“坂本。”
过了一会儿,我招呼了一声坐在前排办公桌前以浑圆的脊背对着我的坂本。陷入困境的东京硅公司不再归我主管了,近日就要移交给坂本了。大概他从我的声音中感觉到点什么,转过头来,表情异常严肃。
“东京硅公司就拜托你了。”
“啊,请放心。”
坂本那坚定的回答是我唯一的指望。
10
我发动了我的旧汽车,发动机发出沉闷的声音。我在交通岗亭处向右拐去,从代代木上原车站的高架路下穿过。
菜绪发怒自有她的道理。
那一天……
鉴于东京硅公司的第一次透支已成定局,我为该公司和柳叶董事长制作了“账单”。客户一旦陷入窘境,银行中负责贷款的人首先要做的,就是起草一份收账通知书,然后用要回执的挂号信寄送当事人。这完全是例行公事的手续。正像菜绪说的那样,账单是我亲手写的。东京硅公司的贷款涉及方方面面,所以,账单中必须写清楚具体的每一笔明细账,是件很麻烦的事。

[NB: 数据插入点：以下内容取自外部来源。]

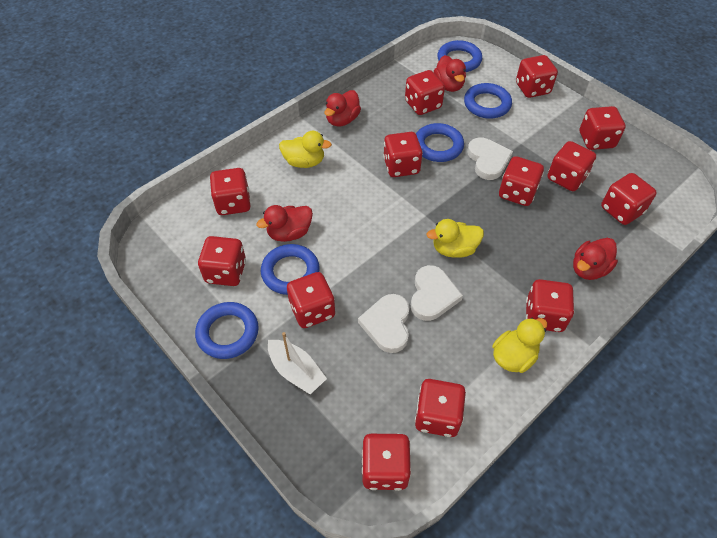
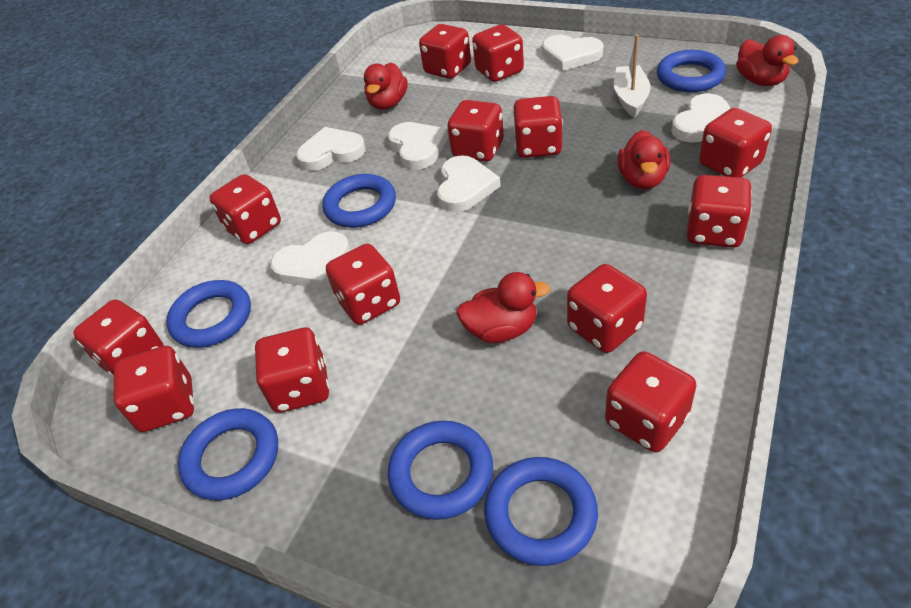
blue ring: 5 -> 6
white heart: 3 -> 6
yellow duck: 3 -> 0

我在起草账单的时候,北川和古河去东京硅公司取回了支票簿和汇票簿,并且把抵押存款全部抵账,根本不讲什么情面。事后我听古河说,柳叶董事长为了“不给银行添麻烦”,听从了北川的指示,未讲任何条件。
但是,事情并没有结束。
深夜,仍然留在银行的北川对我说:
“伊木君,替我给东京硅公司打个电话,我马上要再去一趟。”
“现在吗?”
我怀疑自己是否听错了,时钟的指针已经指向深夜十二点。
“那有什么。这种紧急状态下没有什么不可以做的,你打电话告诉他们,让董事长等着我。”
“这个时候去不太合适。”
“不合适?怎么样才合适?发生了透支,难道是我们添的麻烦嘛?这一点你可要搞清楚。”
我当然很清楚。但是,问题不在这里,我说不合适,是因为下午五点钟以后督促业务是违法的:银行没有理由去做规定上禁止放债人做的事情。
“不管怎么说,快打电话,这是命令。”
随后他面向古河,用粗粗的手指戳着我的鼻尖说:“古河科长,你是怎么教育这个家伙的,还科长助理呢,蠢货一个!”
当时,楼里除了北川、古河和我之外,坂本也在场。坂本停下手中的工作,担心地看着我和北川之间的争吵。因为正好没有年轻职员在场,北川无所顾忌,狠狠贬低我。